School boards wield a considerable amount of power. They create budgets, levy taxes, and oversee school administrators and the education of our children. Despite the power and responsibility, school board directors serve as unpaid volunteers. School board directors are elected by their communities. These elections are as local as it gets with our civic minded neighbors stepping up to do this important job.

Pennsylvania is a “closed primary” state. This means that if you are a Democrat, you may vote only for Democratic candidates, and if you are a Republican, you may vote only for Republicans. Independents are not eligible to vote in primary elections. 

In order to minimize partisan political interference in school board and judgeship elections, Pennsylvania law allows candidates for school board and judges to file on both the Democratic and Republican ballots, a process called “cross-filing”. School board directors’ primary focus must be on ensuring a quality education for our children, not partisan politics or ideology, and judges must be above influence by partisan politics.

Unfortunately, that has changed.

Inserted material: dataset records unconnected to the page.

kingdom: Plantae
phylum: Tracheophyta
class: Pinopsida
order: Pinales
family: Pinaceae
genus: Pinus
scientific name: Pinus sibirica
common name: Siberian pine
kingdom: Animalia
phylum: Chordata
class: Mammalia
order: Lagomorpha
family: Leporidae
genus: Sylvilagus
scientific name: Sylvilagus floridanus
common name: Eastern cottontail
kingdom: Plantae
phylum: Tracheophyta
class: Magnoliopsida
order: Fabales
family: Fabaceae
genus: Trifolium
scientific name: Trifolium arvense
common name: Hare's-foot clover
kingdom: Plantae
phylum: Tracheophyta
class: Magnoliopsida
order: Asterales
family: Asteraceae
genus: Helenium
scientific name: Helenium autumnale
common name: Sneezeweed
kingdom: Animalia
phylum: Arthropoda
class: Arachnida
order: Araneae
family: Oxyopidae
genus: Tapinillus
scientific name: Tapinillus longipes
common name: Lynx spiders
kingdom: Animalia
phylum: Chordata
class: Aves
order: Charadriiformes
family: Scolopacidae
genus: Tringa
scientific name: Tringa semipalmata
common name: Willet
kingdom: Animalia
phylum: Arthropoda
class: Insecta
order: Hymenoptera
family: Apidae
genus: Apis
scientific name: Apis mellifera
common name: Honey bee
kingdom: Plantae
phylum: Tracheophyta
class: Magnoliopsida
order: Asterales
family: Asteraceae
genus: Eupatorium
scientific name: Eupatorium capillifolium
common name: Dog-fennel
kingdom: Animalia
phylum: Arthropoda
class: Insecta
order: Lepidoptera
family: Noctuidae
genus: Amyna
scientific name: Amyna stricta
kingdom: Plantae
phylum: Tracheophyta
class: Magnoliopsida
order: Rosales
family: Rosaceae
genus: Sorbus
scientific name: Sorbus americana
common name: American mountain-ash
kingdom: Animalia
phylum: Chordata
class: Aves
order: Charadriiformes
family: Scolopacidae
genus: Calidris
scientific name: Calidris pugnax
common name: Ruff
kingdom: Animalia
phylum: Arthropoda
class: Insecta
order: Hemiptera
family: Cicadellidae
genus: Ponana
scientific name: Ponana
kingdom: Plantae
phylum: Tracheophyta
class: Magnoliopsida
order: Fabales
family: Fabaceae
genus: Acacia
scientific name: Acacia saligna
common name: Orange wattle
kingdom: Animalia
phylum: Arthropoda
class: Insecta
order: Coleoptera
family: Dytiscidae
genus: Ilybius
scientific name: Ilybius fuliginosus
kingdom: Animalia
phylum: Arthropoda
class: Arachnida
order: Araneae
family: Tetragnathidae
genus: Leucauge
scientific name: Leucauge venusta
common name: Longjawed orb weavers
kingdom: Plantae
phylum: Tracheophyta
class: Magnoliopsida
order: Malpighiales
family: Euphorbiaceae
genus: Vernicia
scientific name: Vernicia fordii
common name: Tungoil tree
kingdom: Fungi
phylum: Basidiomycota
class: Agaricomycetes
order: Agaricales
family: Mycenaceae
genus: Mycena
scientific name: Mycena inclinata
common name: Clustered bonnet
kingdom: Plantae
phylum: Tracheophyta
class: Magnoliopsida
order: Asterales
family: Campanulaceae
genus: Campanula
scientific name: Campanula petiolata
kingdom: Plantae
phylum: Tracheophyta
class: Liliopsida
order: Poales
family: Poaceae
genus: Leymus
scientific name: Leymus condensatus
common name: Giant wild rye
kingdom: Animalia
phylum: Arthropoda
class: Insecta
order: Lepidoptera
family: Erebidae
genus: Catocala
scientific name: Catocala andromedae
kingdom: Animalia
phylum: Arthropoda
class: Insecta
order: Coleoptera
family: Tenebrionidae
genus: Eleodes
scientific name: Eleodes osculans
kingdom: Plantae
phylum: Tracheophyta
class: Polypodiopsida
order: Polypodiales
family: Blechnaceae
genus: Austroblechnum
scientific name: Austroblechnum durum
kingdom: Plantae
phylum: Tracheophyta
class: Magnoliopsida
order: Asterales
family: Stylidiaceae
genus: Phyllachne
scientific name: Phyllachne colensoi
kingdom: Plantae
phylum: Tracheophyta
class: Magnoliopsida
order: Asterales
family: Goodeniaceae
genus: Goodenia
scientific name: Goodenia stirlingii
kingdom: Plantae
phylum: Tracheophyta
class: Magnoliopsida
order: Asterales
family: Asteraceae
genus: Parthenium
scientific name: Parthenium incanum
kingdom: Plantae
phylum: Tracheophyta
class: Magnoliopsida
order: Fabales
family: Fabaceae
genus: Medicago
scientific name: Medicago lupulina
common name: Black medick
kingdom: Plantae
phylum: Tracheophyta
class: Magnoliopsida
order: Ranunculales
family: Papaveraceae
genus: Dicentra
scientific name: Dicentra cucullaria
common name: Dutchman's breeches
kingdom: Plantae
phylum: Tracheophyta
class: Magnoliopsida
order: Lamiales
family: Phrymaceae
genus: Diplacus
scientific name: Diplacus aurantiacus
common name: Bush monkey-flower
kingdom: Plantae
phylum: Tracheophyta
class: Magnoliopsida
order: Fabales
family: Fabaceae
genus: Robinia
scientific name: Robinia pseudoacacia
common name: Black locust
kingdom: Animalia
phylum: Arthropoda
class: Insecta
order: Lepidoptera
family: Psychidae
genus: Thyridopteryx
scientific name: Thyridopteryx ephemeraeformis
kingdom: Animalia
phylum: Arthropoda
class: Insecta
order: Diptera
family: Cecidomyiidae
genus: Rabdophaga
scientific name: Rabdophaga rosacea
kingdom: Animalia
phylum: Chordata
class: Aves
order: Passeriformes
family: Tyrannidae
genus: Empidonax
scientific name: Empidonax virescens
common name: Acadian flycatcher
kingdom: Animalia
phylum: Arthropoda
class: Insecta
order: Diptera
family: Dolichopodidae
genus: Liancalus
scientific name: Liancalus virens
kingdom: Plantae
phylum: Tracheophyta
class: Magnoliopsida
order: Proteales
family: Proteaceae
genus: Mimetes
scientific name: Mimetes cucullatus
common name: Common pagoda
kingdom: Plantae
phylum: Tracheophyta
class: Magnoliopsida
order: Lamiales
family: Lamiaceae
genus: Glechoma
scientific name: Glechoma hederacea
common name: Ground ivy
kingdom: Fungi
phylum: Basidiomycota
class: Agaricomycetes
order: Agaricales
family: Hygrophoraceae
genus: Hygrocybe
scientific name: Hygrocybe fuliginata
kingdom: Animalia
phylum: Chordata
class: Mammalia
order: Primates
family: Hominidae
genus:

Republicans see school board races as a way to take back power in areas which have shifted toward the Democrats in the past eight years. Right-leaning groups are spending millions on candidates who promise to scale back teachings on race, remove offending books from libraries, attack LGBTQ students and teachers, and impose their own religious and ideological views on our schools – the most important institution in our communities. Candidates with this agenda are running in almost all of our local school districts, and many of them have signaled their partisan agenda by not cross-filing and declaring themselves to be conservatives pushing a conservative ideology.